- Work to complete
The line containing "108: (924, 462)" marks the start; extract exactly from it through the last line of the entries, and omit any pictures.

[Listed records — start]

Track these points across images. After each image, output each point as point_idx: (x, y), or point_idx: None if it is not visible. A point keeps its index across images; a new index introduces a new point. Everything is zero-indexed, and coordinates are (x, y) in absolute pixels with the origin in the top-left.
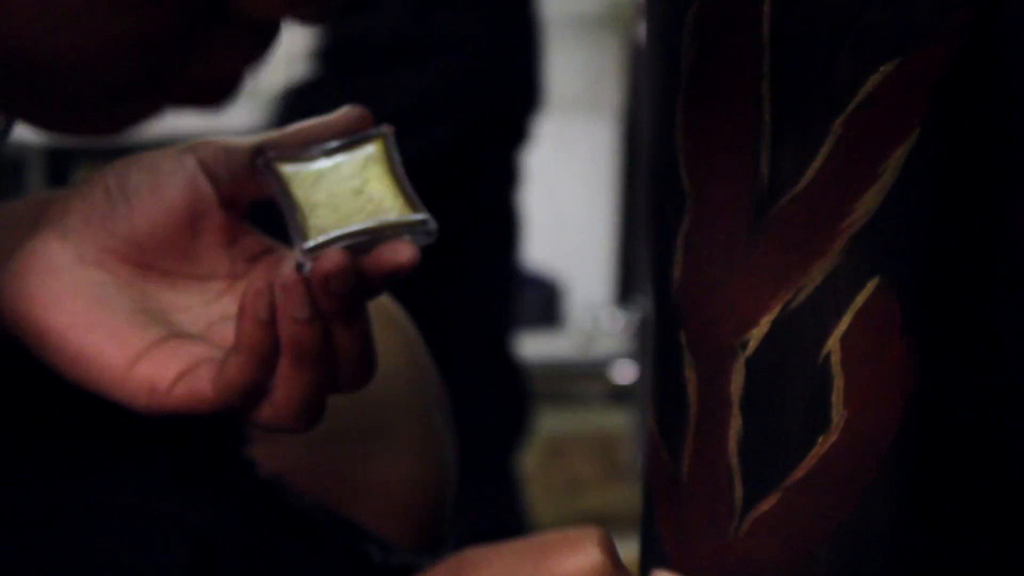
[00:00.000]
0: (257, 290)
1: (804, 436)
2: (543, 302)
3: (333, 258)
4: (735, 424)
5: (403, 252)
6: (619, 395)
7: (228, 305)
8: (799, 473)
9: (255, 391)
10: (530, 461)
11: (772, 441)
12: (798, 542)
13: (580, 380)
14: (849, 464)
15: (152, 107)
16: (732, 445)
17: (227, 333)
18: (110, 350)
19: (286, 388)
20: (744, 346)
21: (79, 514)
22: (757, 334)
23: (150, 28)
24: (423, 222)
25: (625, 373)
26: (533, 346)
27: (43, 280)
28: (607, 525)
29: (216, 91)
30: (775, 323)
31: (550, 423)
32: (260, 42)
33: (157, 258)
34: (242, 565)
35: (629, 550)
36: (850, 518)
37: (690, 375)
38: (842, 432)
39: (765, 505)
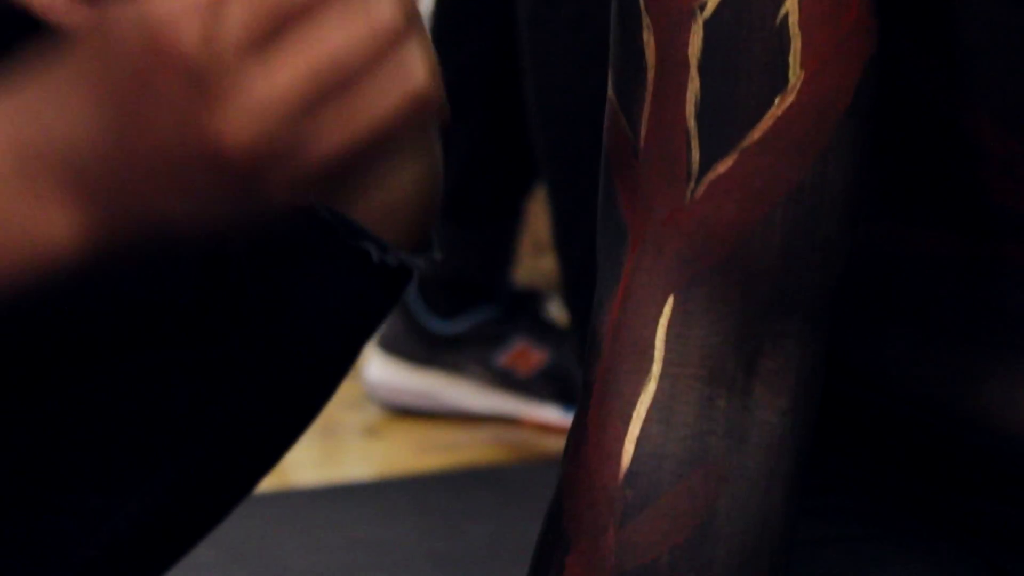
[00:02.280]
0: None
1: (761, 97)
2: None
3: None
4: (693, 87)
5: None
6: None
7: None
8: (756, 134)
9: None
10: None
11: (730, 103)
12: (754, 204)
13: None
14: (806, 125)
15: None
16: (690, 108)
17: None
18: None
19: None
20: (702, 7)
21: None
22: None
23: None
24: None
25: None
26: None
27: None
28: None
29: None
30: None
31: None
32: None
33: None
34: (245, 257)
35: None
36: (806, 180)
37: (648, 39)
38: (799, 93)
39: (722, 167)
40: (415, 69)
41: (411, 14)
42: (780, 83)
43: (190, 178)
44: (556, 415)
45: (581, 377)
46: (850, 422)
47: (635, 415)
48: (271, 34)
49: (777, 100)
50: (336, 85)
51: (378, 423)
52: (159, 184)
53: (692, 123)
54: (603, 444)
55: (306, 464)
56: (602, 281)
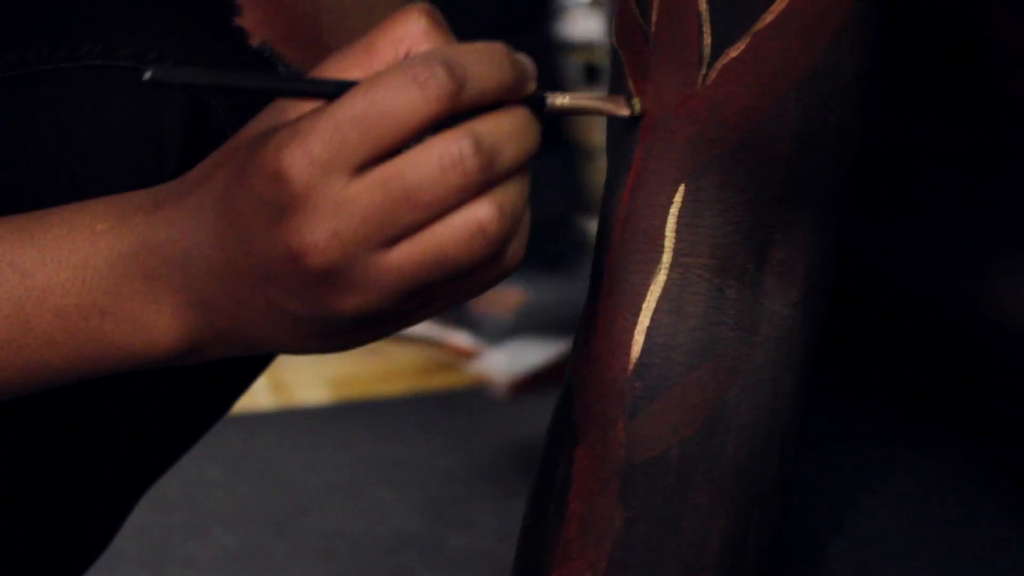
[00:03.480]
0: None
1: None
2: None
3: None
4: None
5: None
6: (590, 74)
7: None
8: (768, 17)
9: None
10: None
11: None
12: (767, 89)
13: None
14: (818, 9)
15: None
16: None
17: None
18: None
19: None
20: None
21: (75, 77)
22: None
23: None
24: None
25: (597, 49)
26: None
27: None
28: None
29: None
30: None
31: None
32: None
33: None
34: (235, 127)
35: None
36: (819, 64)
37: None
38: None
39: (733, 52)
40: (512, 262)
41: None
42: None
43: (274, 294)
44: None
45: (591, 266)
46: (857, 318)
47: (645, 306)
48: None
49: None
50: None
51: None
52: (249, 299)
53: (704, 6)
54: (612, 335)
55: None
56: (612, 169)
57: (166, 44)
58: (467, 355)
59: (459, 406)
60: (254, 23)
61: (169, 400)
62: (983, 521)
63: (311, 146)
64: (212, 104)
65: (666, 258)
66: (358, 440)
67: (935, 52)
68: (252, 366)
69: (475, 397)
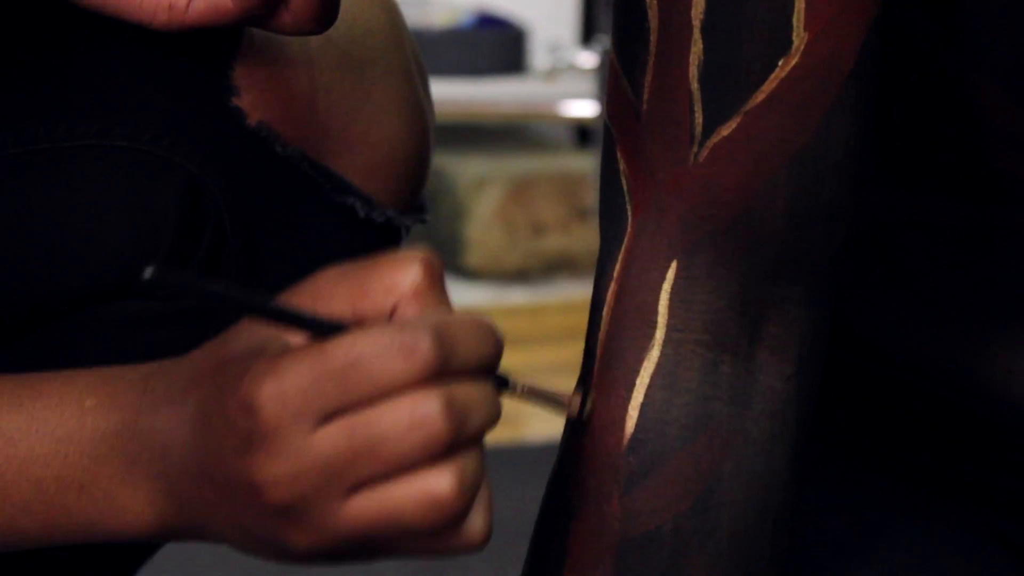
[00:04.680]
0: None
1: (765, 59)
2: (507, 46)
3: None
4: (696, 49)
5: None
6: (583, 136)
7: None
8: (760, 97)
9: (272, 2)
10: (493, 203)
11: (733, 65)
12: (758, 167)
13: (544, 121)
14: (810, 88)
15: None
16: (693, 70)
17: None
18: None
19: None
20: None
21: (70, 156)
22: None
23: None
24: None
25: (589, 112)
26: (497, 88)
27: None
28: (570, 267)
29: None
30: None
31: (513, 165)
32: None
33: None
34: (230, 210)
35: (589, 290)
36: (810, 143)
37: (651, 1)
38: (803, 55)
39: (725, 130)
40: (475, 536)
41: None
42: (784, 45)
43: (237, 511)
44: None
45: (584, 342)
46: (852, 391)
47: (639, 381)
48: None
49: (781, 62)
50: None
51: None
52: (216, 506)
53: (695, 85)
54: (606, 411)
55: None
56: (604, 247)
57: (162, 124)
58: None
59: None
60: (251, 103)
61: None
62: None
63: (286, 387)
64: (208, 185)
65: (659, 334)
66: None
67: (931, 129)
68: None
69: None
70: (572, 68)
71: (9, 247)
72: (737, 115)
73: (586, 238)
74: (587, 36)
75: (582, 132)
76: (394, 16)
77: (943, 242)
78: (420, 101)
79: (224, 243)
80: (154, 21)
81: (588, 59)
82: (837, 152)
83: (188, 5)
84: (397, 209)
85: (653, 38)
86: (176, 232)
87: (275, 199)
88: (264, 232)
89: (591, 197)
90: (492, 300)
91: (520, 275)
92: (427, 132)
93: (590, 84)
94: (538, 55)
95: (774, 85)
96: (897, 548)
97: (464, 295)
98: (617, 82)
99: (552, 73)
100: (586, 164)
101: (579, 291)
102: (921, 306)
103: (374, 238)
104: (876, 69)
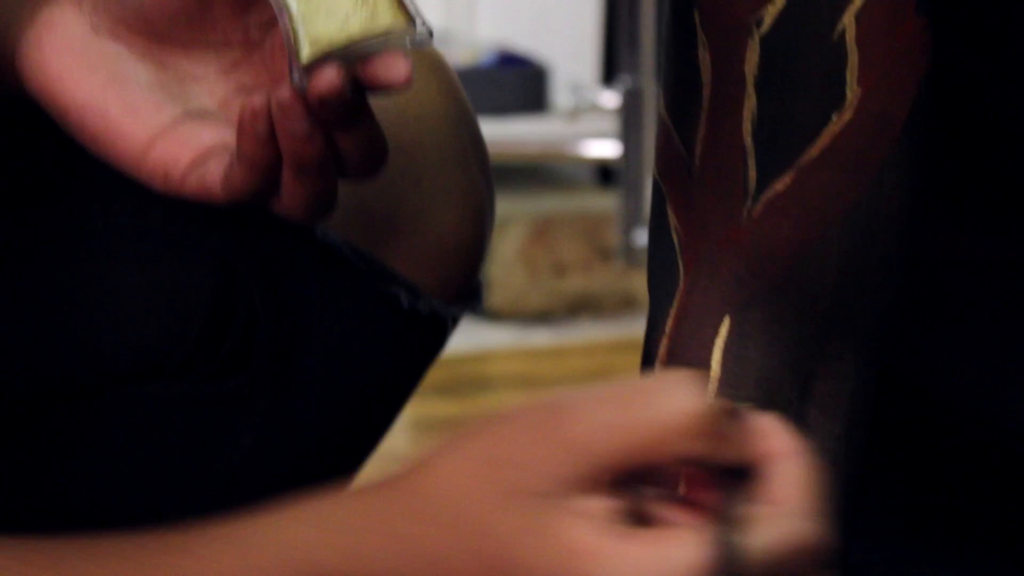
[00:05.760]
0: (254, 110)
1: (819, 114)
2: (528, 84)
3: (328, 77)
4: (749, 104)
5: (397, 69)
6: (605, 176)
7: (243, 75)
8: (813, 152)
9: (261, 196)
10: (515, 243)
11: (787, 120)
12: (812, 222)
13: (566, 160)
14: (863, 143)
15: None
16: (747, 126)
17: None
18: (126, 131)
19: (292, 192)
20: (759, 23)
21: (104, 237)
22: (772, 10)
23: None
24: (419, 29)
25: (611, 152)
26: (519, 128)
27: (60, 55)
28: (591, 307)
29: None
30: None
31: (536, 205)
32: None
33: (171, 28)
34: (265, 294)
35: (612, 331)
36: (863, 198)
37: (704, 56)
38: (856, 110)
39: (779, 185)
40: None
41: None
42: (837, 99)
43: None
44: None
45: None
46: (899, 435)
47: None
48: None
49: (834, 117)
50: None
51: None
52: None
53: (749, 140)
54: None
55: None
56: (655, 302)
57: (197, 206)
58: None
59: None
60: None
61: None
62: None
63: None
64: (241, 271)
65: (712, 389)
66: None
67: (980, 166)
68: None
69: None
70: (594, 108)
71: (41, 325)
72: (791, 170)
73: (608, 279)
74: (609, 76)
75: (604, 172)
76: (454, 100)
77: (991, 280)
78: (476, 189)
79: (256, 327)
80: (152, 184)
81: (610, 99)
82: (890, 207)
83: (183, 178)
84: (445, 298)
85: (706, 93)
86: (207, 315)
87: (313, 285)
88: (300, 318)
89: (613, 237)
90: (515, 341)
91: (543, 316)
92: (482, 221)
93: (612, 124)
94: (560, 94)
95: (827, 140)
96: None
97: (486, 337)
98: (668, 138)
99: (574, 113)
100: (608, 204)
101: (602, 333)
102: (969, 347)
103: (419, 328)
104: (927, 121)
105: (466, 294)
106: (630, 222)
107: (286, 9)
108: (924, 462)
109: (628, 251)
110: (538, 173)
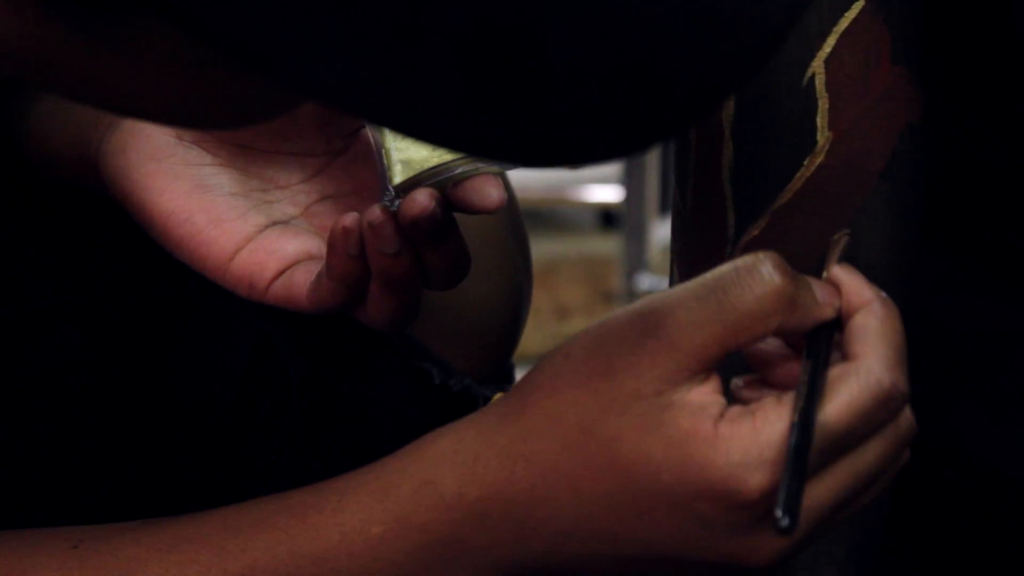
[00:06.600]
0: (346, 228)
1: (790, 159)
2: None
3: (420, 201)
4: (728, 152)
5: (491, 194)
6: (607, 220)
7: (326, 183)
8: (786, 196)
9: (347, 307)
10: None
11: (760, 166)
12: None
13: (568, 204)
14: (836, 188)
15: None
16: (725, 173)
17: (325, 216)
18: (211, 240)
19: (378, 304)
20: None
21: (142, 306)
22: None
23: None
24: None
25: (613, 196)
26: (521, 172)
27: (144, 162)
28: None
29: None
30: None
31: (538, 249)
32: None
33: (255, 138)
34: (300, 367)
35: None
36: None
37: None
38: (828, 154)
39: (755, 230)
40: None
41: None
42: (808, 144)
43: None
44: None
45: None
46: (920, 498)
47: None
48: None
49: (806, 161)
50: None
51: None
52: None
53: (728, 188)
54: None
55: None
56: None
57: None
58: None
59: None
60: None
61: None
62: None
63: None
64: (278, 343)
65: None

[Listed records — finish]

- Answer to this problem
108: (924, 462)
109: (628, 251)
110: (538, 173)
[00:06.600]
0: (346, 228)
1: (790, 159)
2: None
3: (420, 201)
4: (728, 152)
5: (491, 194)
6: (607, 220)
7: (326, 183)
8: (786, 196)
9: (347, 307)
10: None
11: (760, 166)
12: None
13: (568, 204)
14: (836, 188)
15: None
16: (725, 173)
17: (325, 216)
18: (211, 240)
19: (378, 304)
20: None
21: (142, 306)
22: None
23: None
24: None
25: (613, 196)
26: (521, 172)
27: (144, 162)
28: None
29: None
30: None
31: (538, 249)
32: None
33: (255, 138)
34: (300, 367)
35: None
36: None
37: None
38: (828, 154)
39: (755, 230)
40: None
41: None
42: (808, 144)
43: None
44: None
45: None
46: (920, 498)
47: None
48: None
49: (806, 161)
50: None
51: None
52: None
53: (728, 188)
54: None
55: None
56: None
57: None
58: None
59: None
60: None
61: None
62: None
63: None
64: (278, 343)
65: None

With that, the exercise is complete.